9 New Species Of Desert Bees Identified, One ‘Ant-like’ In Appearance
Rare desert bees spread in nine new species has been discovered by researchers from the Utah State University. The new species also had two ant-like males.
They belong to the vast genus Perdita that contains more than 700 species and subspecies of bees from deserts of southwestern United States to Mexico's arid lands. The genus Perdita still has many undescribed species.
Leading the research on the desert bees was Zach Portman, an entomologist at Utah State University, who discussed the details in Zootaxa.
Portman kept focusing on a set of diverse desert bees that play a vital role in the ecosystems of American Southwest such as in the sand dunes of California's Death Valley.
His co-researchers included Terry Griswold of the USDA-ARS Research Unit of Utah, and John Neff of Melittological Institute in Austin.
Male Bees In Unique Form
The nomenclature of the bees was also interesting as most bees in the genus sport scientific names such as Perdita titania, similar to characters in Shakespearean dramas with most being exclusive to North America.
As mentioned, the most interesting part of the discovery was ant-like males being present in two species.
"It's unclear why these males have this unique form, but it could indicate they spend a lot of time in the nest," said Portman.
He said more information on the nesting biology may clear this confusion.
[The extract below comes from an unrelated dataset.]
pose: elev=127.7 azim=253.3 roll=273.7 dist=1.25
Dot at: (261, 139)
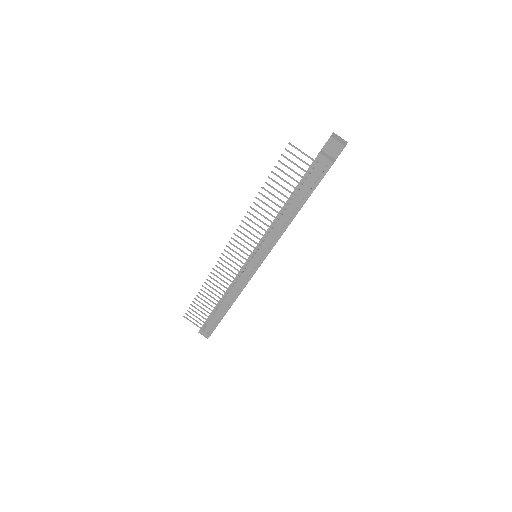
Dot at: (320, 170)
The team studied the bees extensively by tracking them in habitats in blinding sunlight, which was enjoyed by the tiny insects.
"Their activity during the hottest part of the day may be a way of avoiding predators," noted, a doctoral student in USU's Department of Biology and added that the bees might be pollinators of Crinklemats — a desert plant.
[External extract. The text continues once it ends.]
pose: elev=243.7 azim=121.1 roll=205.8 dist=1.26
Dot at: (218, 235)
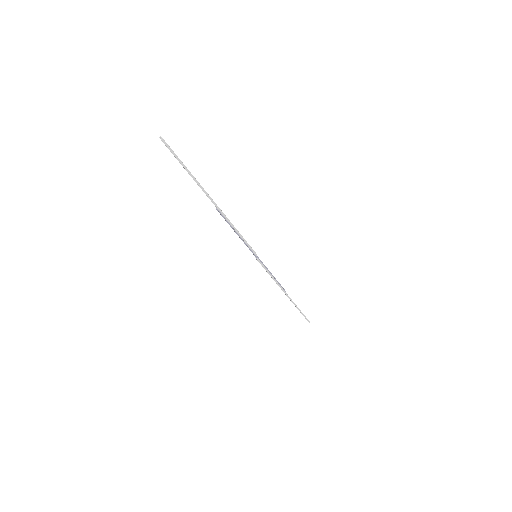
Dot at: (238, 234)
True to the reputation of being very hard-working, some bees in the desert have proved that they can even break rocks and hard sandstone to construct nests in harsh desert terrains of the United States.
This news was shared by some entomologists after studying Anthophora pueblo bee.
"Not much is known about this hard-to-find species and our first step was to confirm it actually prefers nesting in sandstone," said Michael Orr, a doctoral student in biology ay USU and lead author who shared the study in Current Biology after examining their sandstone nests.
They found the bees having done hard labor like gnawing holes into the rock to build long lasting homes usable for many generations.
"Sandstone is more durable than most other nesting options and bees do not emerge from these nests in a year are better protected," Orr said.
Anthophora pueblo was first discovered by Frank Parker 40 years ago at two sites in Utah's San Rafael Desert but the research details remained unpublished.
Orr relooked Parker's work and discovered some nesting sites at Mesa Verde in Colorado and other formations in California's Death Valley and southern Utah.
Having found many worker bees near water sites, Orr was prodded into more research to know why bees favor such tough labor. He concluded that the benefits of nesting in sandstone far exceed the costs on it.